20 mars 2025
Adoptée par le Sénat le 18 mars 2025, la proposition de loi dite “TRACE” (Trajectoire de Réduction de l’Artificialisation Concertée avec les Élus locaux) vise à assouplir la mise en œuvre du dispositif ZAN (Zéro Artificialisation Nette), inscrit dans la loi “Climat et résilience” d’août 2021. Si elle ne remet pas en cause l’objectif final de ZAN à l’horizon 2050, elle modifie en profondeur le cadre fixé, notamment en régionalisant la réduction de l’artificialisation et en repoussant l’échéance intermédiaire de 2031 à 2034. Une reconfiguration qui suscite de nombreuses interrogations chez les maires des petites villes.
Une trajectoire revisitée par les sénateurs
Depuis l’adoption du ZAN, de nombreux maires, notamment dans les petites villes, ont pu exprimer leurs difficultés à appliquer ce dispositif novateur. Le Sénat, à travers la loi TRACE, a souhaité leur redonner davantage de marges de manœuvre. Ainsi, la fixation des objectifs de réduction de l’artificialisation est désormais confiée aux régions, leur permettant d’adapter leur trajectoire entre 2024 et 2034.
En outre, le texte introduit un assouplissement en matière de comptabilisation des surfaces artificialisées : il maintient le mode de calcul basé sur la consommation d’espaces agricoles, naturels et forestiers (Enaf) au-delà de 2031, au lieu de basculer sur un suivi “au réel”. Cette mesure viserait à mieux prendre en compte des réalités locales, comme les friches ou les espaces agricoles bâtis.
Plus de souplesse, moins de verticalité ?
Le texte introduit également des possibilités d’urbanisation supplémentaires : les communes pourront ouvrir jusqu’à 20% de leur enveloppe foncière locale à la construction, avec un dépassement possible sur accord du préfet. De plus, les projets d’envergure nationale et européenne seront exclus des décomptes locaux et régionaux, tout comme certains types d’aménagements stratégiques (logements sociaux, infrastructures industrielles et énergétiques, équipements scolaires, aires d’accueil des gens du voyage).
Autre point crucial, la gouvernance du dispositif est modifiée. Les maires et présidents d’intercommunalités auront davantage de poids au sein des futures “conférences régionales de sobriété foncière”, renforçant leur capacité à influer sur la mise en œuvre locale du ZAN.

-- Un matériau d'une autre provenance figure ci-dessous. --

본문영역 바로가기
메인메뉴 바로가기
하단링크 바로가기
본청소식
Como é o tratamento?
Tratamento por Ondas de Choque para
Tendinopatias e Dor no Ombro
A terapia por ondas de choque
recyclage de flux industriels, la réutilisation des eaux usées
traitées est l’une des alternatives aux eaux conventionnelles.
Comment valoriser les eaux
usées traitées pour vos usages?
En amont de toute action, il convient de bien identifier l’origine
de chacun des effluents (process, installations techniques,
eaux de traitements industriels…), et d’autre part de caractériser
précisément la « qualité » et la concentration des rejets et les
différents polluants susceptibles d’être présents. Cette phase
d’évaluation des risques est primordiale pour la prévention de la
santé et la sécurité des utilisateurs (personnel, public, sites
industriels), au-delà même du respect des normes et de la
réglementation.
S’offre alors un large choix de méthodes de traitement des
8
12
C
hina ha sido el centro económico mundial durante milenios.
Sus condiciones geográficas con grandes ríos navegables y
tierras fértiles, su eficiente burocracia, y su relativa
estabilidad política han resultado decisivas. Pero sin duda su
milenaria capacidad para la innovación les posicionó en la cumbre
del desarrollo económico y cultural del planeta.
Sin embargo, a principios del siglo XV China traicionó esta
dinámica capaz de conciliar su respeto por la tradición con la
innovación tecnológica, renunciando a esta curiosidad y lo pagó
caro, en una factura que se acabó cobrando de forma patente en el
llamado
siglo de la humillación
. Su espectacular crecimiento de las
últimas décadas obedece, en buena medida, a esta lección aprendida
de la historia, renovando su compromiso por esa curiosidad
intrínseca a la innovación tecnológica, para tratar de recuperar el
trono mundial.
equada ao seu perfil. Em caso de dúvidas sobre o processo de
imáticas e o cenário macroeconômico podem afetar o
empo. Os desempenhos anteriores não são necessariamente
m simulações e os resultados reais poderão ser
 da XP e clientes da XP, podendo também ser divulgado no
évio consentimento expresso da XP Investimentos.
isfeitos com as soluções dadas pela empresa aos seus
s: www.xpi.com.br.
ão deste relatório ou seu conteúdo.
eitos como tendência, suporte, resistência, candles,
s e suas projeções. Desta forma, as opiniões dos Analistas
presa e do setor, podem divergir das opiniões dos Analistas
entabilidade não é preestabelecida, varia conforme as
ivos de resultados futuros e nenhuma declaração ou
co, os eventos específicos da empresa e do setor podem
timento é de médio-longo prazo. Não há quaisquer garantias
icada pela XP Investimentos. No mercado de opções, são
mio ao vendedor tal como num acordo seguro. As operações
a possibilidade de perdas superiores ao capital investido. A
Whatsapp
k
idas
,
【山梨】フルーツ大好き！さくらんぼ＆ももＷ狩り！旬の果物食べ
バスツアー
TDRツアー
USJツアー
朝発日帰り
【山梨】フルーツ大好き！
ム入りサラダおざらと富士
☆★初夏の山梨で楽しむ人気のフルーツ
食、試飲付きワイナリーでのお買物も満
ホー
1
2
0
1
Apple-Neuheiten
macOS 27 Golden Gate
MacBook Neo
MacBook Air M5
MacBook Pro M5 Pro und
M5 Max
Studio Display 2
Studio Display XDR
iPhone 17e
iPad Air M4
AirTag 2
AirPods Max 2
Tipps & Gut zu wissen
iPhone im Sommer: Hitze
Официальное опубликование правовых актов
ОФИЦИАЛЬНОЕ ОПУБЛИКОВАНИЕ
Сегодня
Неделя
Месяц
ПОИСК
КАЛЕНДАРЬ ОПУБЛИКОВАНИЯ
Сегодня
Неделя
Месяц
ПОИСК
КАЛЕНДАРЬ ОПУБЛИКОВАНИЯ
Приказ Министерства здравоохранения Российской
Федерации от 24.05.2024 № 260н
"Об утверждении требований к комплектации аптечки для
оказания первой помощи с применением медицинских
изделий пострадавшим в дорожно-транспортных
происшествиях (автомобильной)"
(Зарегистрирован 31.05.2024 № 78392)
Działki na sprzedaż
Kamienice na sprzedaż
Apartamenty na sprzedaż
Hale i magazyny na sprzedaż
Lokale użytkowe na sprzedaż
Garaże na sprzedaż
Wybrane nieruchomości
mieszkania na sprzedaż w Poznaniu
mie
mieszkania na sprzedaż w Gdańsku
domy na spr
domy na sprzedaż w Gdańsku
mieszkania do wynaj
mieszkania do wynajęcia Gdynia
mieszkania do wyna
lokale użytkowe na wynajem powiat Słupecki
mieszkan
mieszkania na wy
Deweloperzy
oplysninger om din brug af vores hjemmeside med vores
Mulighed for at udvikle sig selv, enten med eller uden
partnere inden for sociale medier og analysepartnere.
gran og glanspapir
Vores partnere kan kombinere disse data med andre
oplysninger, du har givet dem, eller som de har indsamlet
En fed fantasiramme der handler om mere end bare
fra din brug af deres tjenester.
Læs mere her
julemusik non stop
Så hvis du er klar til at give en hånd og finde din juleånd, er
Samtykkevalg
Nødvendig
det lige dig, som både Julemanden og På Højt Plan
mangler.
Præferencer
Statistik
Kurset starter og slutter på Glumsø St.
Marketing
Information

Des assouplissements soutenus par le Ministre François Rebsamen
L’adoption en première lecture au Sénat de la proposition de loi TRACE confirme le maintien de l’objectif ZAN en 2050, tout en adaptant sa mise en œuvre aux contraintes des collectivités locales. Un constat partagé par le ministre de l’Aménagement du territoire et de la Décentralisation, François Rebsamen, qui, dans un communiqué de presse du 18/03/2025, a insisté sur la nécessité de replacer les élus au cœur du dispositif et d’apporter des assouplissements utiles.
Parmi les assouplissements soutenus par le gouvernement figurent :
- Le retour à un mode de calcul de la consommation foncière basé sur les ENAF, mieux connu des élus locaux ;
- Le report du jalon intermédiaire d’évaluation de 2031 à 2034, pour laisser plus de temps aux collectivités ;
- La réservation d’un forfait national de 10 000 hectares sur 5 ans pour soutenir la réindustrialisation et la construction de logements sans impacter les quotas locaux.
François Rebsamen a enfin exprimé sa confiance dans la navette parlementaire pour affiner le dispositif, afin qu’il conjugue développement des territoires et sobriété foncière.
Un besoin de stabilité pour les maires des petites villes
Si le Sénat a adopté cette proposition de loi avec une large majorité, son avenir reste incertain. L’Assemblée nationale devra à présent examiner le texte, ce qui pourrait donner lieu à de nouvelles modifications. Pour les maires des petites villes, cette évolution en dents de scie du cadre réglementaire alimente un sentiment d’instabilité. Faudra-t-il encore revoir les documents d’urbanisme ? La trajectoire finale sera-t-elle encore modifiée ?
L’Association des Petites Villes de France (APVF) rappelle son attachement aux objectifs du ZAN, mais plaide pour une stabilisation du dispositif. Les députés auront la lourde tâche de trancher entre souplesse et ambition. Une clarification attendue avec impatience par les élus locaux. Affaire à suivre dans les prochaines semaines.